Policy

The Return of Old-Fashioned Paternalism

Will limiting our choices save us from ourselves?

|

One of the hot new ideas in the academy is "libertarian paternalism." Richard Thaler and Cass Sunstein, authors of the book Nudge, say the goal is "enlisting the science of choice to make life easier for people" and "gently nudging them in directions that will make their lives better." An example: letting companies enroll workers in 401(k) plans unless they object.

But there's an older and more prevalent notion about how to get people to do things that will make their lives better. You might call it coercive paternalism, and it's thriving.

The most prominent examples are in California, which was once synonymous with freedom. City officials in San Francisco and Los Angeles intend to ensure that individuals are free to do what they want, if what they want is good for them.

San Francisco, like New York and Seattle, has decreed that chain restaurants must put nutrition information on menus. This policy, a specimen of libertarian paternalism, rests on the unproven assumption that, in the Information Age, people get fat for lack of knowledge rather than lack of willpower. No one seems to have noticed that our forebears, who didn't have access to nutrition data, generally managed to avoid obesity.

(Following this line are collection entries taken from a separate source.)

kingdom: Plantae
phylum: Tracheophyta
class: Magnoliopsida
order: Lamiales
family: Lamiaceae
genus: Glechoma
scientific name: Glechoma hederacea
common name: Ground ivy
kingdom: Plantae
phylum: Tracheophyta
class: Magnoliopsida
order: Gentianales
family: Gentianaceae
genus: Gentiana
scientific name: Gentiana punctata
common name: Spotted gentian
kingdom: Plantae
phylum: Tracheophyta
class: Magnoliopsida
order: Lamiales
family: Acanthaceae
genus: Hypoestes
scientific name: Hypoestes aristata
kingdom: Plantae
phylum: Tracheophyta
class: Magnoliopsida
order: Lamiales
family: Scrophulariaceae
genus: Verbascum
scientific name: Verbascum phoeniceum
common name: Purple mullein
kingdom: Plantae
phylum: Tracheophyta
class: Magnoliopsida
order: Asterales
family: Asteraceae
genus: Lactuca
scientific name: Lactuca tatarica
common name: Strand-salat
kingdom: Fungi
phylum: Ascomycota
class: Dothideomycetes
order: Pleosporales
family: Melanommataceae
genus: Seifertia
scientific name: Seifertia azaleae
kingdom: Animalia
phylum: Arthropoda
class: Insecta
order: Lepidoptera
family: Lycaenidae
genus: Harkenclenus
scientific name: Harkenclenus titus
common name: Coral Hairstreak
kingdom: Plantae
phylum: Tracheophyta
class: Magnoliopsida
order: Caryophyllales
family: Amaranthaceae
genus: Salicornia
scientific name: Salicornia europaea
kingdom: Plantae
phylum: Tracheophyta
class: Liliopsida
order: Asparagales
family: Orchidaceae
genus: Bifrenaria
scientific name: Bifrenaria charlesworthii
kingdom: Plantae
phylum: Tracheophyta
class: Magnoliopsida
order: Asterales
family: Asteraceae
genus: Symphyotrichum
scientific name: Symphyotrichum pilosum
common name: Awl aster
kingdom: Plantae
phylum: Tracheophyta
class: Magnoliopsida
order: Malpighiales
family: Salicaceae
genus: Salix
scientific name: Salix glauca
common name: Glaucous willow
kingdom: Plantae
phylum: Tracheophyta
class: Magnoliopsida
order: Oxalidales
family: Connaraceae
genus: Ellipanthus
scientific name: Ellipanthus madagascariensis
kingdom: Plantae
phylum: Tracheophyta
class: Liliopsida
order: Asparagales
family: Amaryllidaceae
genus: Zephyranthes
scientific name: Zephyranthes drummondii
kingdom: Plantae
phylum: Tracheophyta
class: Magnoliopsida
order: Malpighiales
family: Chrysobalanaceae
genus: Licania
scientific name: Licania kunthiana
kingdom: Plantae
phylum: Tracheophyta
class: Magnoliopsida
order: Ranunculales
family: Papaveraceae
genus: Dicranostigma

But San Francisco recently came up with another gambit in the name of public health. It's the first city in the nation to outlaw the sale of cigarettes in pharmacies.

What is this supposed to accomplish? Trying to reduce smoking by banning pharmacy sales is like trying to discourage driving by banning Chevys. Tobacco addicts have plenty of other places to get their fix.

At least they do for now. Mitch Katz, director of the Department of Public Health, insists that San Francisco "isn't a nanny state." But he leaves no doubt about his grand ambition: "I am not in favor of anybody smoking or anybody selling tobacco."

Until he brings about complete prohibition, the ban will have perverse consequences. The most obvious is to deprive one type of retail establishment of revenue and divert the dollars to other businesses. Marginal neighborhoods will become less attractive sites for pharmacies but more appealing to liquor stores, which is a novel approach to urban renewal.

In Los Angeles, driving out certain businesses is not a potential side effect—it's a conscious policy. The city council recently prohibited the opening of fast-food outlets in the poor, 32-square-mile area known as South Los Angeles. If you're a global corporation selling inexpensive meals to go, Los Angeles has a message for you: Invest anywhere but here. Apparently a vacant lot is better than a Burger King.

Councilwoman Jan Perry believes the measure will assure the locals "greater food options." The Los Angeles Times reports she "said the initiative would give the city time to craft measures to lure sit-down restaurants serving healthier food to a part of the city that desperately wants more of them."

Of course, it could do that without punishing outlets that don't need luring. But if vegetarian and seafood restaurants didn't see the area as profitable before, this law won't change their calculations. It takes an Orwellian mindset to imagine that shutting out McDonald's and KFC will expand, not diminish, the range of dining options in South Los Angeles.

All it will accomplish, as several fast-food workers told the city council, is to deprive residents of jobs in the forbidden outlets. Does anyone think unemployment will improve their diet? Or that a community with fewer jobs will be a more inviting place for preferred restaurants?

Municipal lawmakers blame the chains for obesity, as though these restaurants abduct locals and force them to eat salty, fatty fare. In reality, people in South Los Angeles patronize these places because they like tasty meals at a low price, and because they put less importance on staying slim and living till age 90 than some people think they should.

Libertarian paternalists may think they know better than you how you should live, but generally they limit themselves to promoting informed choices. Coercive paternalists have a simpler approach: telling us what to do.

The advocates say they are not trying to create a nanny state, and they're right. To call these nanny state measures grossly overstates the intrusiveness of nannies.